# My new sled --She is almost ready!!!



## Friendswoodmatt (Feb 22, 2005)

Well my new to me sled anyway -- we are close now-- electronics are in and new name is on-- just a few more things for Gulf Coast Composites to punch out-- great work BTW and she will be back in action. 
I used Trionics for the electronics/stereo upgrades-- would recommend them again in a heartbeat
and Ray Skanes for the art work-- and make no mistake he is an artist -- he hand drew the name then had it printed to vinyl for the boat! --If I am honest-- I think it turned out better than I could have imagined--The rub rail is finished-- but I needed to leave before they finished so the pics are not representative of what she looked like an hour later-- she is dirty as well-- but she gets a full compounding and wax late this week


----------



## spotsndots (May 20, 2005)

Sweeeet!!


----------



## trapper67 (Mar 23, 2011)

looks awesome...........congrats !!!


----------



## Treysdaddy (Oct 4, 2010)

That is beautiful!


----------



## Jetty Ling (Jul 2, 2010)

Looks great, congratulations!


Sent from my iPhone using Tapatalk


----------



## snapperlicious (Aug 11, 2009)

Nice!


----------



## whos your daddy (Jun 2, 2004)

Looking good man!!!!


----------



## rookie06 (Oct 1, 2005)

Congrats Matt!

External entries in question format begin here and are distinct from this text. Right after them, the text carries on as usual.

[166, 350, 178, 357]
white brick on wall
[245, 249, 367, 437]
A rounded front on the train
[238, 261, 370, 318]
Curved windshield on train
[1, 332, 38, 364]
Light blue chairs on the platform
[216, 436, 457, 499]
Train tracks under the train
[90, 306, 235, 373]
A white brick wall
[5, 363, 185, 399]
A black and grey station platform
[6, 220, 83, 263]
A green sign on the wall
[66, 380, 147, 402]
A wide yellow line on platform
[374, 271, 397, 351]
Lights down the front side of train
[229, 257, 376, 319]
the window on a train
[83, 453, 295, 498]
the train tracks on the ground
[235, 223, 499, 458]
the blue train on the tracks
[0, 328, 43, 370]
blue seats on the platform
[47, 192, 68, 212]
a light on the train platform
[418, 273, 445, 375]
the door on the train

Get her bloody soon!


----------



## captnickm (Feb 16, 2011)

Nice! Ray is the man!


----------



## troy a (Oct 23, 2006)

very nice, congrats on the new boat


----------



## hilton (Jan 28, 2008)

Nice!


----------



## Anthony C (Jun 20, 2008)

New sled is looks great!


----------



## Texas Bluewater Mafia (May 9, 2011)

Sweet boat & graphics!


----------



## bubbas kenner (Sep 4, 2010)

Purdy boat she says slime me all over her stay safe tight lines.


----------



## Charlietunakiller (Jan 30, 2013)

Matt it looks awesome!!! 
The art work is fantastic!


----------



## Friendswoodmatt (Feb 22, 2005)

thanks all-- Ray Skanes-- not only a super nice guy-- but he knows his stuff


----------



## hog (May 17, 2006)




----------



## Liquid Assets (Sep 8, 2015)

*****in!!!!


----------



## hanapa'a (Mar 17, 2012)

Nice...boat


----------



## coastman (Apr 18, 2013)

Good looking boat, nice art work!


----------



## williamcr (Aug 8, 2006)

Good looking ride 

Hope to see you on the water


----------



## popeye_iv (Oct 29, 2015)

Nice!


----------



## Friendswoodmatt (Feb 22, 2005)

She is home and ready to go -- spent Saturday getting her squared away and filled with tackle and other general **** I might or might not need one day -- lol. Next a couple 40-50 mile hops to get the feel and then winter wahoo here I come-- I cant wait-- It turned out very nice-- in my opinion-- shiny too-- lets just hope she still has her mojo!


----------



## elgatogus (Oct 27, 2010)

Looks awesome man!! Need a crew member?:walkingsm

Gus


----------



## Charlietunakiller (Jan 30, 2013)

Very nice looks great.


----------



## WestEnd1 (Jul 26, 2012)

Looks pretty sick. The colors on the Marlin are real nice, like it. I'm sure we'll see you out at the gardens this winter


----------



## Where'dMyBaitGo (Feb 15, 2015)

Looks like it turned out great! Very shiny indeed


----------



## hanapa'a (Mar 17, 2012)

Nice boat....


----------



## bigrome12 (Mar 14, 2008)

Congratulations again. Boat looks awesome


----------



## t-astragal (Dec 14, 2011)

Sweet freaking boat!!!


Sent from my iPhone using Tapatalk


----------



## popeye_iv (Oct 29, 2015)

WOW! Very nice!


----------



## tpool (Aug 21, 2005)

Wow awesome! Looking great Matt!

T-BONE


----------



## Top-Shelf (Sep 25, 2015)

*graphics*

who did your graphics.....?


----------



## Friendswoodmatt (Feb 22, 2005)

Ray Skanes (sp?) -- 281-332-1234-- super guy -- very nice work would absolutely reccomend again in a heart beat!!


----------



## Hotrod (Oct 11, 2006)

She looks great!


----------



## iridered2003 (Dec 12, 2005)

750HP, h e l l yeah


----------



## samj (Apr 12, 2006)

Matt, looks very nice. Just put the A/P on the Tuna Heading. Can't wait. Congrats. 
Sam J.


----------



## SailFishCostaRica (Jan 7, 2010)

Wow, that one looks really fast!


----------



## Stay Bent (May 22, 2004)

Simply beautiful.


----------



## Bret (May 21, 2004)

awesome Matt!!! glad you finally found the one you wanted!!! time to go get it bloody


----------



## Hal Westberry (Apr 18, 2011)

Butt Hole. Sorry that my jealousy talking ! Sweet!! nice Ride, go get em!!!

HHW


----------



## Djennings (Nov 20, 2015)

Awesome... looks like you have room for just one more motor though, j/k... Just Awesome...


----------